Other canceled series are not blessed to be thus reincarnated. Some shows survive only in the nominal sense that animal corpses provide carrion nutrient for jackals. Think of M*A*S*H. Okay, it did beget a spin-off, Trapper John. But the title character wasn't even played by the same actor. The real "survival" of M*A*S*H was in the form of a series of Xerox commercials where they reassembled the whole cast (aside from Alan Alda, who presumably had better gigs awaiting him) as a bunch of white-coated technos of some sort praising the merits of photocopiers. No sooner did Seinfeld cancel itself than one of its most hilarious characters, shyster-lawyer Jackie Childs, began appearing in the unlikely medium of minivan commercials. But where is the analogy to canceled Christianity in all of this? Dead as a religion, Christianity has bled its decaying mythemes into the intestines of popular culture, where the scraps of Norse and Greek mythology have long been assimilated into pop culture entertainments like Hercules movies and TV shows and Marvel Comics' The Mighty Thor. In fact, I dare say, thanks to Stan Lee and Jack Kirby, the Norse thunder god has more devotees today than he did during the heyday of living Norse religion!
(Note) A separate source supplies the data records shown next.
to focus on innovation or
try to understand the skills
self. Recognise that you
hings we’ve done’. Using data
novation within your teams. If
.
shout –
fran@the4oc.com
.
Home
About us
Egyptian religion, too, hangs on in ghostly form in mummy movies and cartoons.

In precisely the same way, many Christian mythemes have made a triumphal entry into the world of pop entertainment. For those who prefer sentimentality, there is the cloying providentialism of Touched by an Angel and Highway to Heaven. The old myth of angelic "Watchers" who fell for the fetching charms of mortal women is reflected in modern fictions like the Nicholas Cage movie City of Angels and Christopher Walken's and Jennifer Beal's Prophecy II, not to mention the JLA comics miniseries "Paradise Lost," in which the guardian angel Zauriel abandons heavenly immortality out of love for his attractive mortal charge. The same JLA series makes brilliant use of straight biblical apocalyptic, when we behold the Green Lantern, the Martian Manhunter, and Superman trading punches with gigantic angels with bull- and eagle-heads and bristling golden wings. Apocalyptic Armageddon provided the fuel for the late, lamented dramatic FOX series Millennium, as well as the effective Omen series and the Gnostic horror movie Prophecy. And needless to say, the central Christian myth of a suffering redeemer has not waited till now to spawn innumerable "Christ figures," from Billy Budd to the Silver Surfer.

Some popular fiction, like that of Shakespeare and Dickens, is eventually recognized as great literature, while other pop fictions form a museum of curiosities. Some of the examples just mentioned may one day be relegated to either category. But for my money, all of them have made attractive new use of the mythemes in question. Their assimilation to the form of superhero graphic art and fantasy film serves to defamiliarize them and to fire the imagination anew. The same myths and symbols had become moribund through the impossible demands of orthodox religion that we must believe them. To invoke the shade of Ingersoll one last time,

These myths, though false, are beautiful [or at least, we might say, fascinating], and have for many ages and in countless ways, enriched the heart and kindled thought. But if the world were taught that all these things are true and all inspired of God, and that eternal punishment will be the lot of him who dares deny or doubt, the sweetest myth of all the Fable World would lose its beauty, and become a scorned and hateful thing to every brave and thoughtful man.

This, I think, explains the defensive fear of many Unitarians and secularists in the face of myth. Similarly, liberal Christian apologists like Bishop Spong are, I think, misguided when they try to save their religion by ejecting from it the attendant myths. It is the religion which has perished, its stink well evident ("Him who has a nose, let him smell."). And it is the myths as myths that are worth saving. There is some confusion here as to which is the baby, which the bathwater.

Christianity is dead. But its myths may yet live. Like Southeast European republics that emerged, eyes blinking from the unaccustomed sunlight, after the fall of the Soviet Union, the biblical myths may find a new lease on life in the wake of the death of the religion that for so long conscripted them.